Beyoncé is celebrating her birthday today, September 4!

I’m celebrating with her, by unveiling some blocks of the “Respect Quilts” which are coming to life, bit by bit, every day as I work on them. The white canvas fabric with black silhouettes is by Brooklyn designer Aphrochic; awesome, right?!

Aphrochic describes the fabric like this: “This striking silhouette is an homage to African American women of the 1960s and 70s, whose confidence, freedom of expression and beauty epitomized the “Black Is Beautiful” movement at its height. Presented in a modern, forward facing cameo, this pattern expresses the qualities that defined these women through two tumultuous decades while displaying Afros in all their glory.”

As my hipster son pointed out, they also resemble the oh-so-cool look adopted by Beyoncé in Austin Powers: Goldmember.

A great commentary on this, from “How can I control my hair?” who writes, “This has to be one of my all time favorite Beyoncé hair dos. Coming to the big screen as the lead lady in the hilarious Austin Powers: Goldmember.
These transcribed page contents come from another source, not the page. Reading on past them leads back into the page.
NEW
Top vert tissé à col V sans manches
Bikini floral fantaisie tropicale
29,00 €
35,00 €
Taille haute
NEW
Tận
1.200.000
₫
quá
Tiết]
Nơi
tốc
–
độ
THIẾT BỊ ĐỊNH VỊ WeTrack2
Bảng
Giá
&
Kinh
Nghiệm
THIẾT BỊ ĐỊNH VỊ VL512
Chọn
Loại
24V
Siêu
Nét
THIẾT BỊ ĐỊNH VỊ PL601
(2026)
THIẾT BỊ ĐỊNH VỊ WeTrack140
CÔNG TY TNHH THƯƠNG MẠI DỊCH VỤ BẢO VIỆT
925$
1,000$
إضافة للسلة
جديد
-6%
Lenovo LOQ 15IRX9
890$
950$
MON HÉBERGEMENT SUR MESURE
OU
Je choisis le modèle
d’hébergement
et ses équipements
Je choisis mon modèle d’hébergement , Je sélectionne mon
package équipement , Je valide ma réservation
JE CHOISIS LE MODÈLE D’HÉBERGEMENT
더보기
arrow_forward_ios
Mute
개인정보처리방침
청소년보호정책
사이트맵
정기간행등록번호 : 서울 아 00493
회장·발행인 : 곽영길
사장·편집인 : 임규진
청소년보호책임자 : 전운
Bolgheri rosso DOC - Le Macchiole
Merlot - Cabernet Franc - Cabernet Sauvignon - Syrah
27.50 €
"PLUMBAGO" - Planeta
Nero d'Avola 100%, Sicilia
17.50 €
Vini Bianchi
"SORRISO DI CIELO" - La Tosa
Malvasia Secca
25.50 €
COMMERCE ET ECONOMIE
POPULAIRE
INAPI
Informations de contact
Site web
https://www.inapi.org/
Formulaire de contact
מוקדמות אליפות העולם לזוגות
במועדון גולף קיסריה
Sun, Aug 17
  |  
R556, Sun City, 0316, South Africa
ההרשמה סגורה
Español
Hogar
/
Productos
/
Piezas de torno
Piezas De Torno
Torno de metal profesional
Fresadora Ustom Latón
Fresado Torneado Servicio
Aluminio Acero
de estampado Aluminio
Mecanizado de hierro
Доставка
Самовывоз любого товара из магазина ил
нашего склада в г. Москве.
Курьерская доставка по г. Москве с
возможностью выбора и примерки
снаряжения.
Beyoncé, as ‘Foxy Cleopatra,’ accessorized her gravity-defying Afro with hats and chopsticks to set the scene when Austin Powers finds her in 1975. She also sang on the soundtrack with her smash hit “Work It Out,” rocking a looser and more modern ‘fro.”

Fabulous ladies, looking marvelous: the theme of “Respect Quilts” and a suitable tribute to the birthday girl.